**任务 1**
列出这篇关于 PIVOT 查询的帖子里表 ee 的全部列名。
**任务 2**
输出这篇关于 PIVOT 查询的帖子中从“for   vehicle_type”到“ney字段给我做个合计出行。”之间的原文，首尾两处都包括在内。
**任务 3**
在这篇关于 PIVOT 查询的帖子里，语句中的 sum 函数对哪一列求和？

提问

现有一表ee，数据为:
employee_sn   vehicle_type   Cvehicle_type   time_money
-----------   ------------   -------------   ---------------------
400012             1                         4                           20.00
400027             1                         13                         65.00
400012             2                         2                           20.00
400027             2                         1                           10.00
使用如下语句：
    select   *     from   ee
    pivot
    (
        sum(cvehicle_type)
        for   vehicle_type   in  
      ([0],[1],[2],[3],[4],[5],[7])
    )     as   PVT
得到如下数据结果：
employee_sn   time_money                         0                       1                       2                       3
-----------   ---------------------   -----------   -----------   -----------   -----
400027             10.00                                   NULL                 NULL                 1                       NULL
400012             20.00                                   NULL                 4                       2                       NULL
400027             65.00                                   NULL                 13                     NULL                 NULL
大家可以发现。40012的两行记录给我合并成一行了，并且Time_money字段的值没有合计，而我的目的是要分两行给我显示出来。或者合并的时候把Time_money字段给我做个合计出行。

**原始数据**
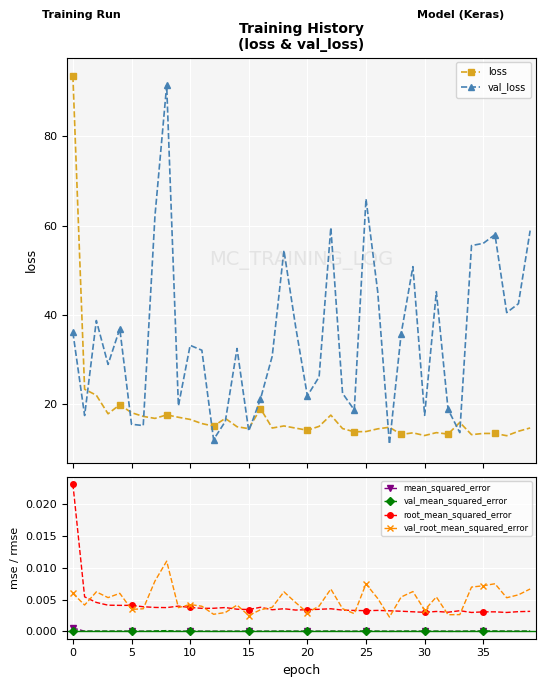

In val_root_mean_squared_error, how many points are lower than both neighbors (excluding endpoints)?

12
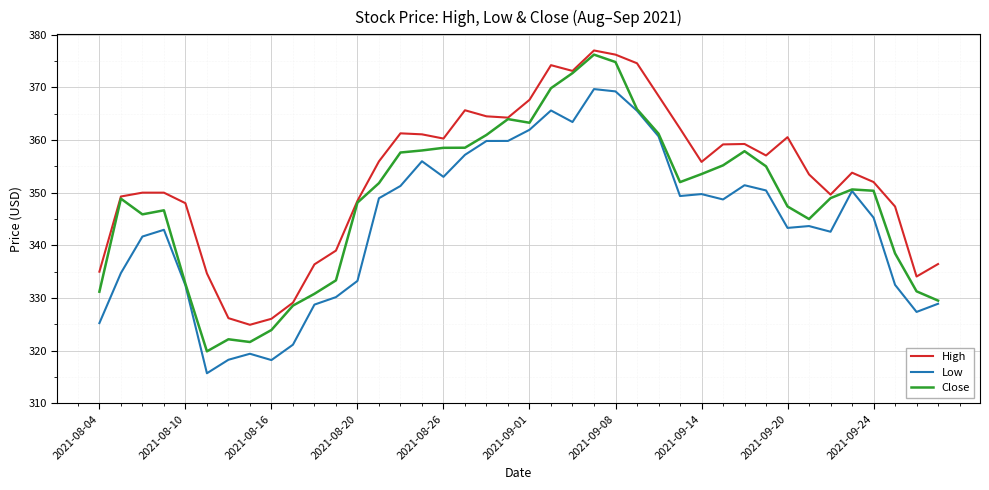

True or false: High and Low cross at least once.

False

**答复 1**
employee_sn、vehicle_type、Cvehicle_type、time_money

**答复 2**
for   vehicle_type   in  
      ([0],[1],[2],[3],[4],[5],[7])
    )     as   PVT
得到如下数据结果：
employee_sn   time_money                         0                       1                       2                       3
-----------   ---------------------   -----------   -----------   -----------   -----
400027             10.00                                   NULL                 NULL                 1                       NULL
400012             20.00                                   NULL                 4                       2                       NULL
400027             65.00                                   NULL                 13                     NULL                 NULL
大家可以发现。40012的两行记录给我合并成一行了，并且Time_money字段的值没有合计，而我的目的是要分两行给我显示出来。或者合并的时候把Time_money字段给我做个合计出行。

**答复 3**
cvehicle_type